─── Extrait du texte ───
Il faut continuer à faire entendre les voix discordantes. Ceux qui ne comprennent pas que les progrès sociaux naissent dans la douleur et les confrontations seraient bien avisés d’ouvrir un livre d’Histoire de France. Il faut continuer à faire entendre les voix des faibles et de leurs défenseurs, des indésirables, des persécutés, des victimes de guerres qui ne sont pas les leurs. De ceux qui les aident. Pour ça il faut des gens qui ont encore le courage de le faire, malgré les « éléments de langage », malgré la précarité, malgré les pressions, malgré les intimidations, malgré les menaces, malgré les malheurs et les souffrances.

La classe nuisible évoquée par Lordon, elle l’est vraiment. Nuisible, mortifère. Elle nous entraîne avec elle.

Parce que pendant que ça ronronne gentiment, dans mon pays, la police « républicaine » (©Mélenchon) harcèle les plus plus pauvres, enfants compris. « Eux comme les autres », disent-ils.
─── Données enregistrées ───
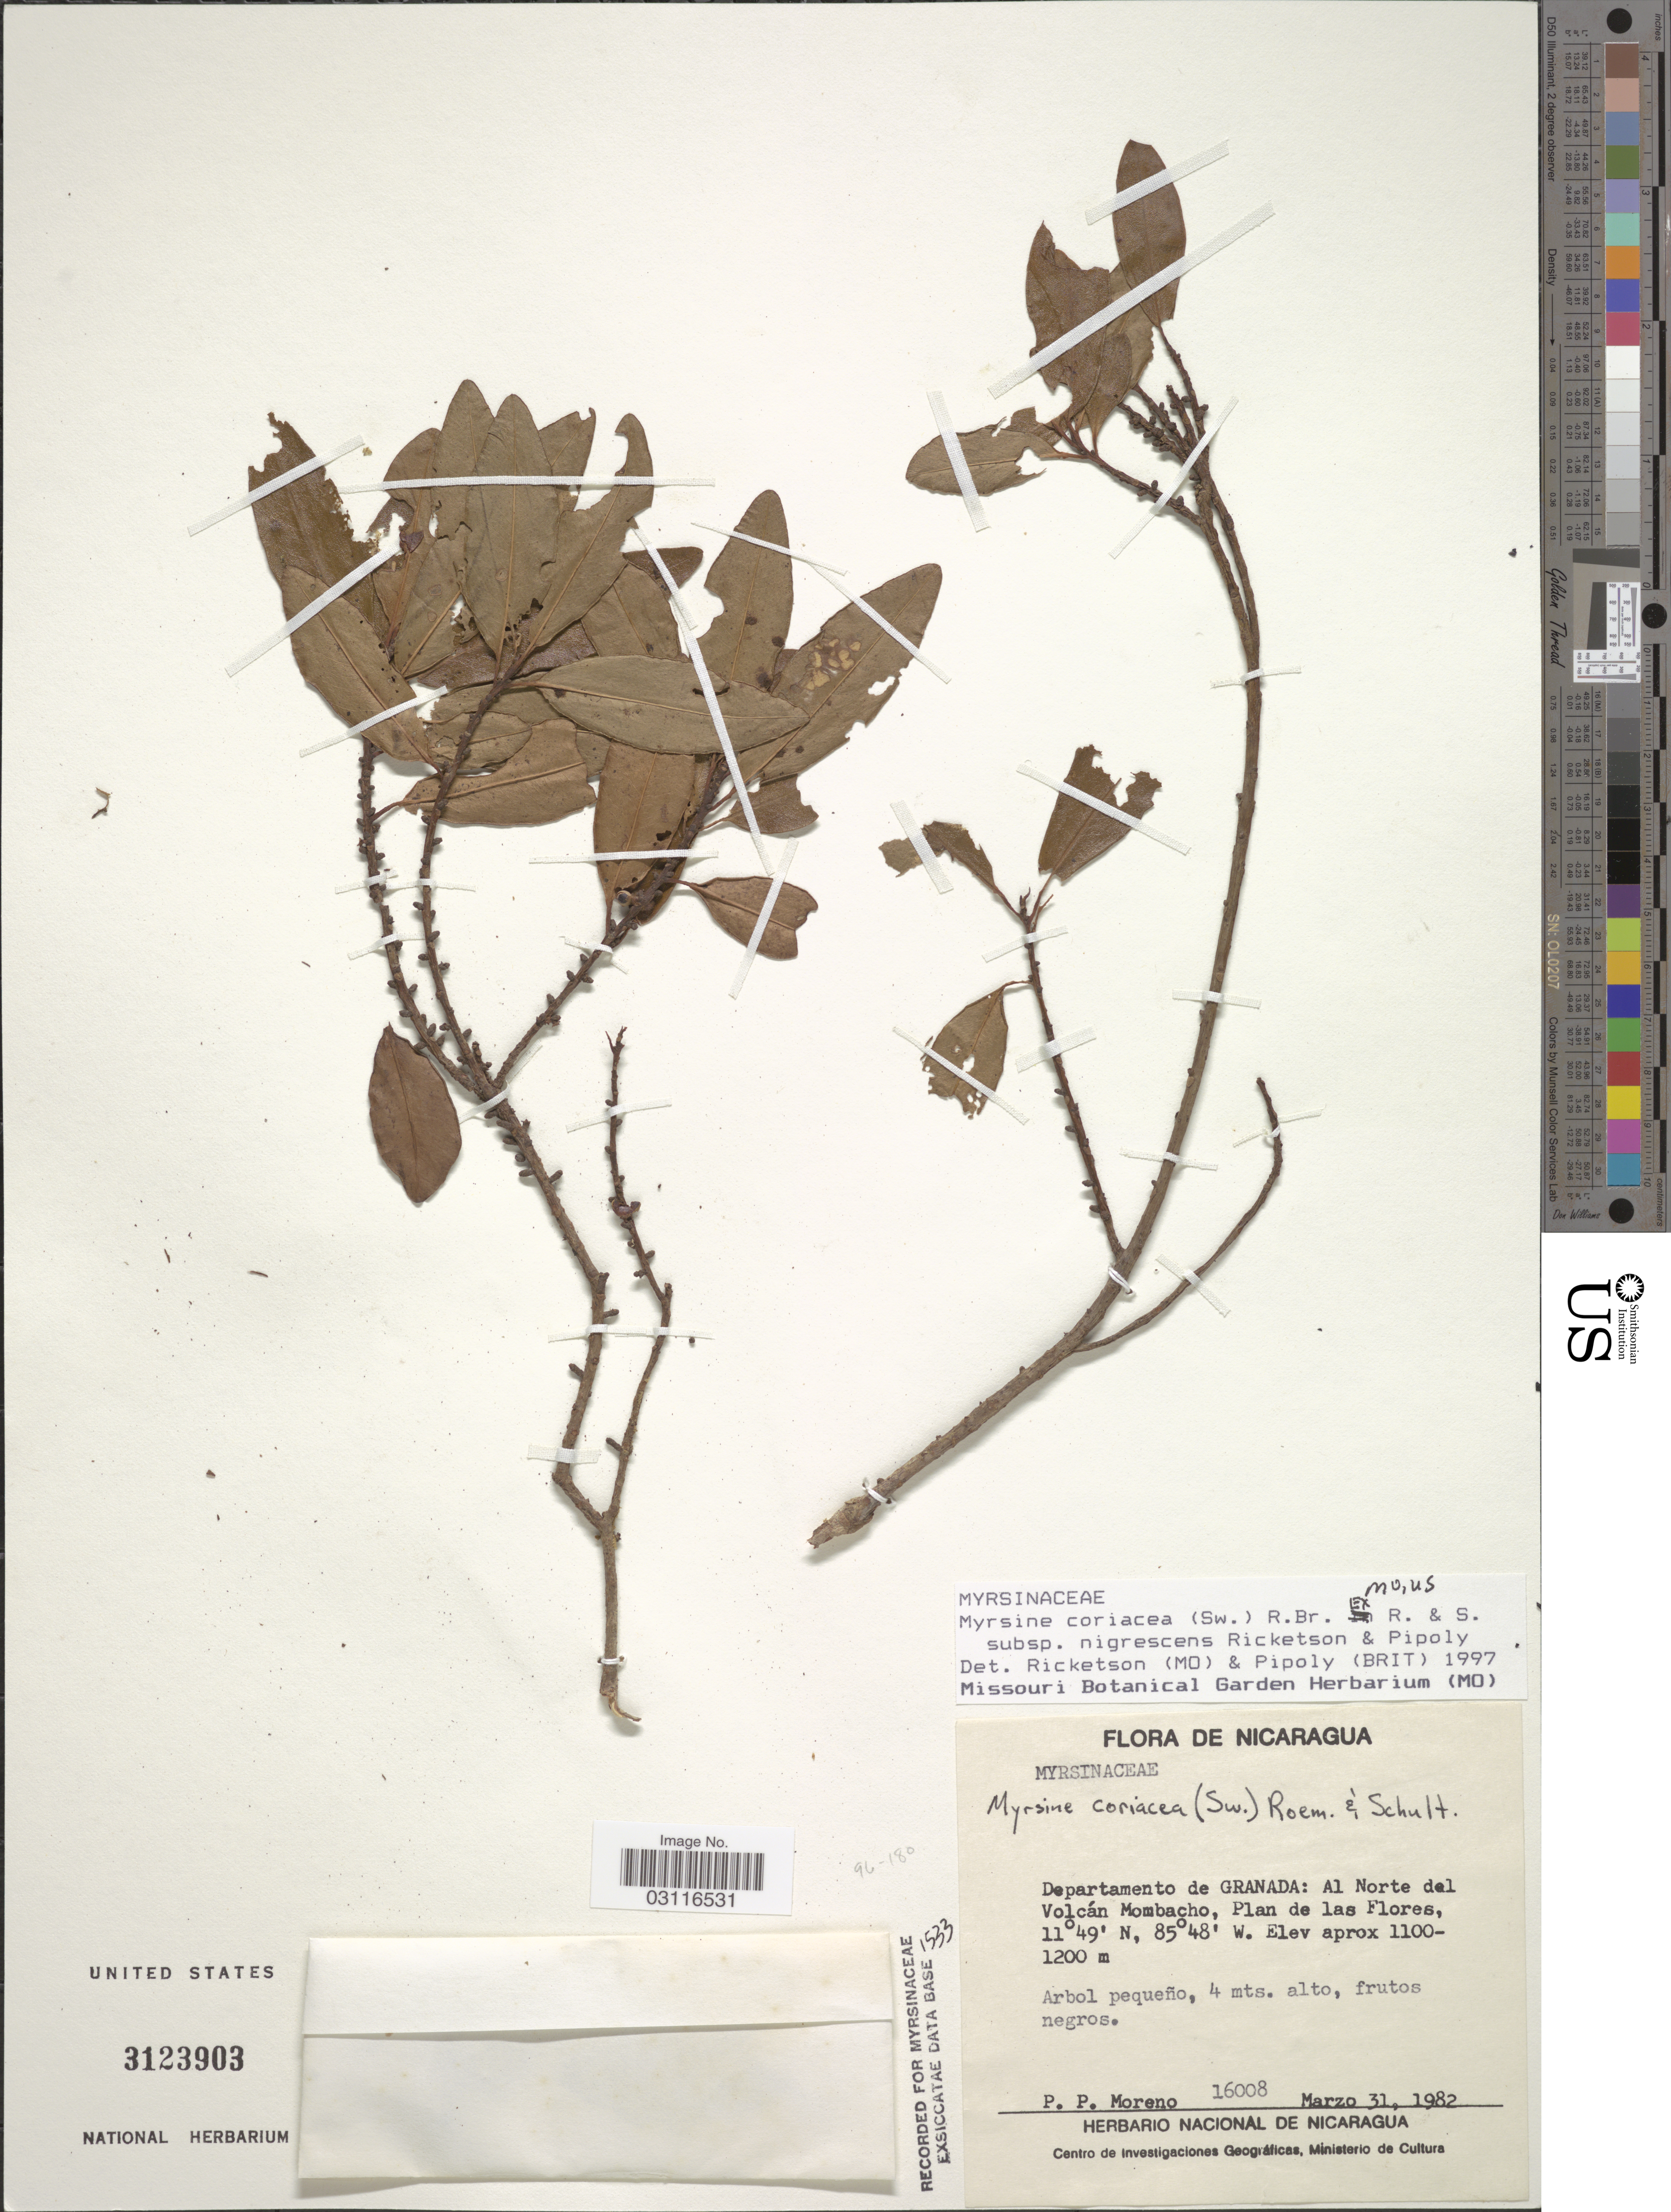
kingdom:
───
> Consignes de l'exercice
**A.** Reproduisez fidèlement le passage de l'extrait sur les voix discordantes qui commence à « Il faut continuer à faire entendre les voix discordantes. » et se termine à « et les souffrances. ».
**B.** Poursuivez l'extrait sur les voix discordantes en reprenant après sa dernière phrase.
Les données forment un ensemble à part, indépendant de l'extrait.

> Réponses rédigées
**A.**
Il faut continuer à faire entendre les voix discordantes. Ceux qui ne comprennent pas que les progrès sociaux naissent dans la douleur et les confrontations seraient bien avisés d’ouvrir un livre d’Histoire de France. Il faut continuer à faire entendre les voix des faibles et de leurs défenseurs, des indésirables, des persécutés, des victimes de guerres qui ne sont pas les leurs. De ceux qui les aident. Pour ça il faut des gens qui ont encore le courage de le faire, malgré les « éléments de langage », malgré la précarité, malgré les pressions, malgré les intimidations, malgré les menaces, malgré les malheurs et les souffrances.

**B.**
A Calais, les policiers riaient en me frappant

«On sert des petits-déjeuners aux migrants depuis plusieurs mois. Vendredi, les gendarmes nous ont dit que la distribution était interdite entre 9 heures et 18 heures. Ce matin, les policiers nous ont dit que c’était interdit. Je leur ai demandé l’autorisation de donner de l’eau, c’était non. Et pour une petite famille qui vit dans un conteneur, un couple afghan et leurs trois enfants de 2, 5 et 7 ans, j’ai dit : « Même pas un verre d’eau aux enfants ? » Le policier a répondu : « eux comme les autres ».»

Oui, ça m’a rappelé ce que j’avais appris dans les livres d’histoire :

La collaboration de la police française, dans la zone occupée, a été décisive pour la mise en œuvre de la « Solution finale » nazie. L’Allemagne hitlérienne s’est servie de la police française pour faire régner l’ordre et réprimer les « terroristes » : communistes, gaullistes, francs-maçons, « anarchistes » et autres résistants. Cette police qui s’est elle-même chargée du recensement des Juifs, de leur arrestation et de leur rassemblement dans les camps de concentration, réquisitionnant pour cela les bus parisiens, et les trains de la SNCF. Soucieuse d’éviter une rébellion massive de la population française, la Gestapo pensait, avec raison, que de tels risques seraient minimisés si, au lieu de se charger elle-même des rafles, la police française le faisait.

Pendant ce temps, la classe nuisible profite.

Sur le dos des pauvres d’ailleurs, et sur le dos des pauvres bien de chez nous.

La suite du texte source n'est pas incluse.